*Stated exercise*: Duplicate the lines below without any changes, omitting the pictures from your answer.

[Element position data]
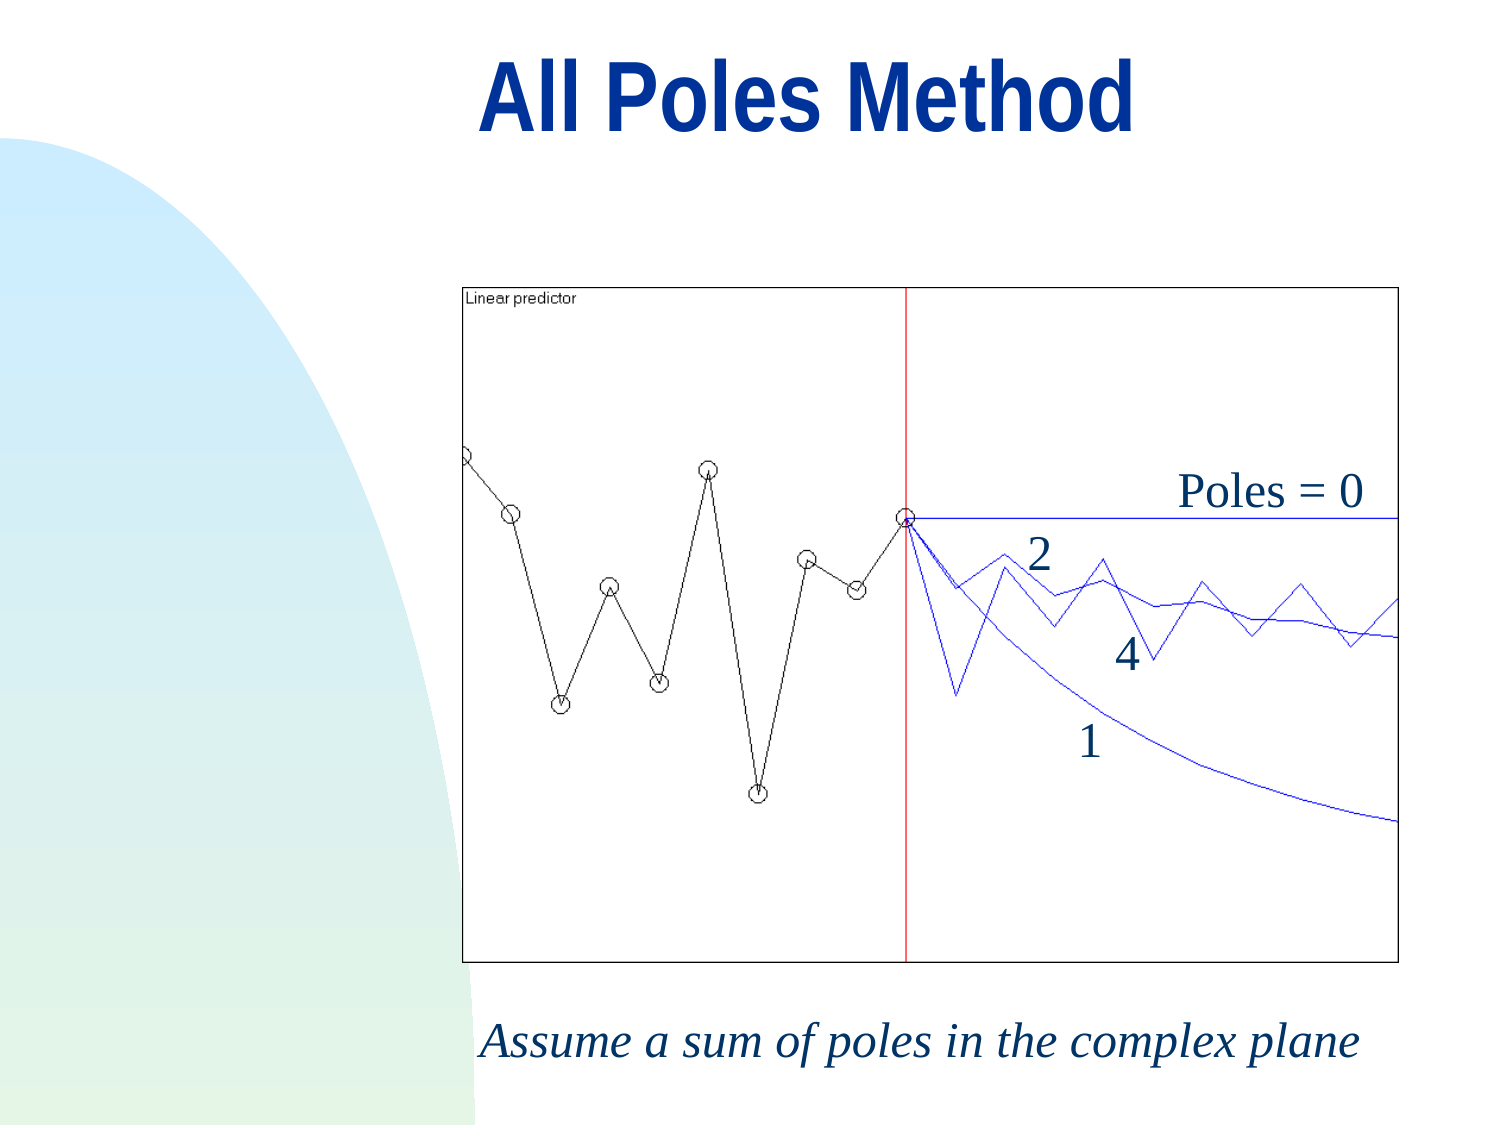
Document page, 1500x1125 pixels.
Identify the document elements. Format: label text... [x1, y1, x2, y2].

title All Poles Method [462, 12, 1463, 201]
text_box 1 [1062, 699, 1118, 776]
picture [462, 287, 1399, 963]
text_box 2 [1012, 512, 1063, 588]
text_box 4 [1100, 612, 1155, 688]
text_box Assume a sum of poles in the complex plane [464, 999, 1376, 1076]
text_box Poles = 0 [1162, 449, 1380, 526]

*Response for this exercise*:
Document page, 1500x1125 pixels.
Identify the document elements. Format: label text... [x1, y1, x2, y2].

title All Poles Method [462, 12, 1463, 201]
text_box 1 [1062, 699, 1118, 776]
picture [462, 287, 1399, 963]
text_box 2 [1012, 512, 1063, 588]
text_box 4 [1100, 612, 1155, 688]
text_box Assume a sum of poles in the complex plane [464, 999, 1376, 1076]
text_box Poles = 0 [1162, 449, 1380, 526]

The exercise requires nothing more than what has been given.